(Task A) In the passage on the ternary logic circuit, reproduce the span that begins at the words "In the ternary" and stops after the words "is cut off.".
(Task B) Carry on the passage about the ternary logic circuit from the point where it stops.

(Extract to read)
_ _ _ _

In the ternary logical circuit, particular values of biasing and supply potentials, and relative values of input resistors, are specified. The truth tables indicate that the point of intersection, or origin, is in the upper left corner. The input biasing network for transistor TA is designed so that it is switched from off to on as the signal at point X changes from a digital 1 to digital 0, i.e., from 0V to -6V. When the signal potential at input X is -6V, the base potential is then +4.8V. Thus, it is negative with respect to the potential at the emitter which is +6V. However, when the signal potential at input X is 0V, the base potential is then +7.2V. Thus, it is positive with respect to the emitter potential which is +6V. A condition of reverse bias between base and emitter then obtains, and the transistor TA is cut off.

_ _ _ _

(Data records)
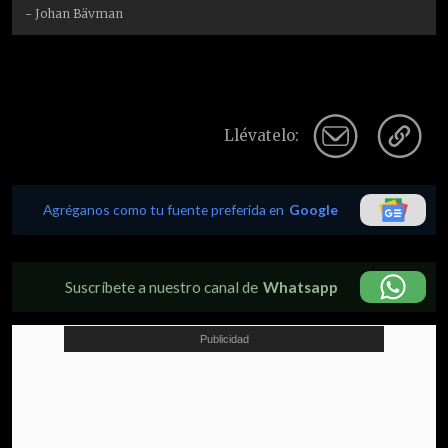
- Johan Bävman
Llévatelo:
Agréganos como tu fuente preferida en
Google
Suscríbete a nuestro canal de
Whatsapp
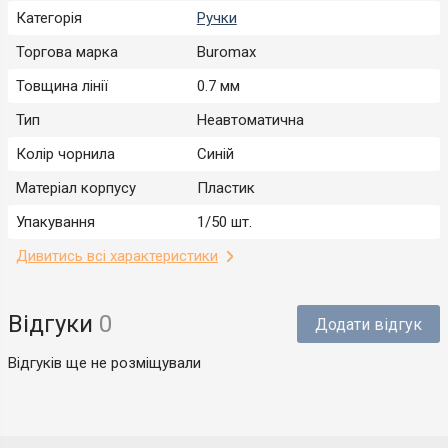
Категорія
Ручки
Торгова марка
Buromax
Товщина лінії
0.7 мм
Тип
Неавтоматична
Колір чорнила
Синій
Матеріал корпусу
Пластик
Упакування
1/50 шт.
Дивитись всі характеристики
Відгуки
0
Додати відгук
Відгуків ще не розміщували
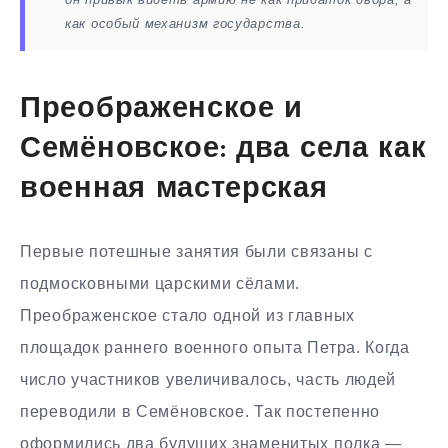
как особый механизм государства.
Преображенское и
Семёновское: два села как
военная мастерская
Первые потешные занятия были связаны с
подмосковными царскими сёлами.
Преображенское стало одной из главных
площадок раннего военного опыта Петра. Когда
число участников увеличивалось, часть людей
переводили в Семёновское. Так постепенно
оформились два будущих знаменитых полка —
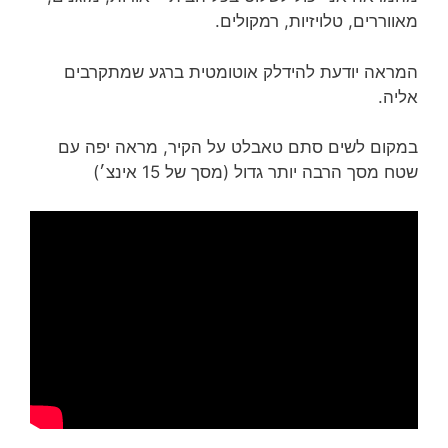
מאווררים, טלויזיות, רמקולים.
המראה יודעת להידלק אוטומטית ברגע שמתקרבים
אליה.
במקום לשים סתם טאבלט על הקיר, מראה יפה עם
שטח מסך הרבה יותר גדול (מסך של 15 אינצ׳)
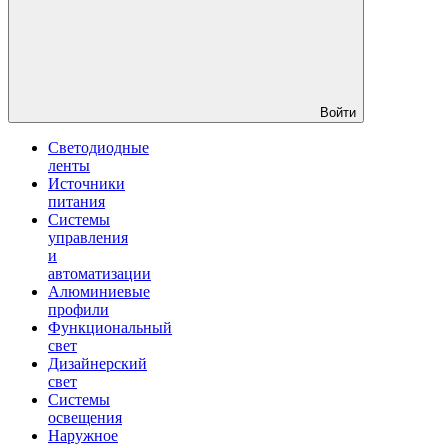
Войти
Светодиодные
ленты
Источники
питания
Системы
управления
и
автоматизации
Алюминиевые
профили
Функциональный
свет
Дизайнерский
свет
Системы
освещения
Наружное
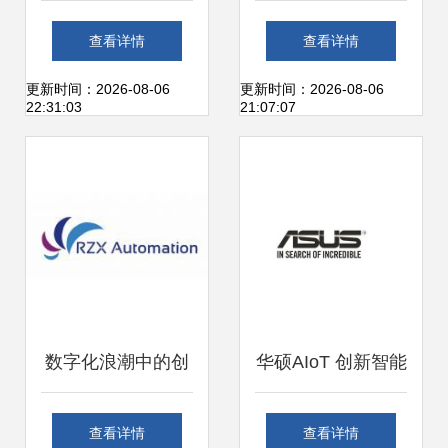
理系统的设计与实
件设计 技术与应用
查看详情
查看详情
现 从需求到部署的
的创新融合
更新时间：2026-08-06
更新时间：2026-08-06
22:31:03
21:07:07
全流程解析
数字化浪潮中的创
华硕AIoT 创新智能
新引擎 青岛瑞智鑫
制造解决方案加速
查看详情
查看详情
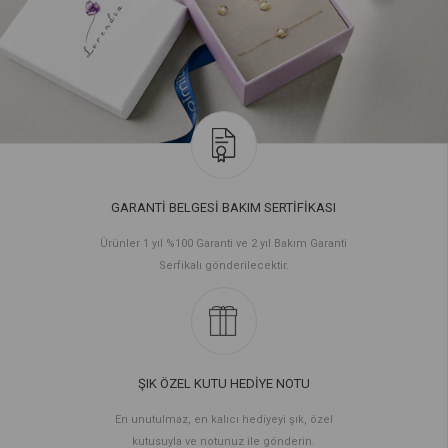
GARANTİ BELGESİ BAKIM SERTİFİKASI
Ürünler 1 yıl %100 Garanti ve 2 yıl Bakım Garanti
Serfikalı gönderilecektir.
ŞIK ÖZEL KUTU HEDİYE NOTU
En unutulmaz, en kalıcı hediyeyi şık, özel
kutusuyla ve notunuz ile gönderin.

_ _ _ _

(Response area A)
In the ternary logical circuit, particular values of biasing and supply potentials, and relative values of input resistors, are specified. The truth tables indicate that the point of intersection, or origin, is in the upper left corner. The input biasing network for transistor TA is designed so that it is switched from off to on as the signal at point X changes from a digital 1 to digital 0, i.e., from 0V to -6V. When the signal potential at input X is -6V, the base potential is then +4.8V. Thus, it is negative with respect to the potential at the emitter which is +6V. However, when the signal potential at input X is 0V, the base potential is then +7.2V. Thus, it is positive with respect to the emitter potential which is +6V. A condition of reverse bias between base and emitter then obtains, and the transistor TA is cut off.

(Response area B)
In a similar manner, the input biasing network for transistor TB is such that TB switches from off to on as the input value at Y changes from a digital 1 to a digital 0, or from 0V to -6V. When the input value at Y is 0V, the potential at the base of TB is +2 volts. It is, therefore, positive with respect to the emitter which is at ground potential. When the input value at Y is -6V, the potential at the base of TB is -2V, or negative with respect to the emitter.

Consider the output T and the truth table for T. Let it be assumed that the input at X has the value 0 and the input at Y also has the value 0. Both transistors a...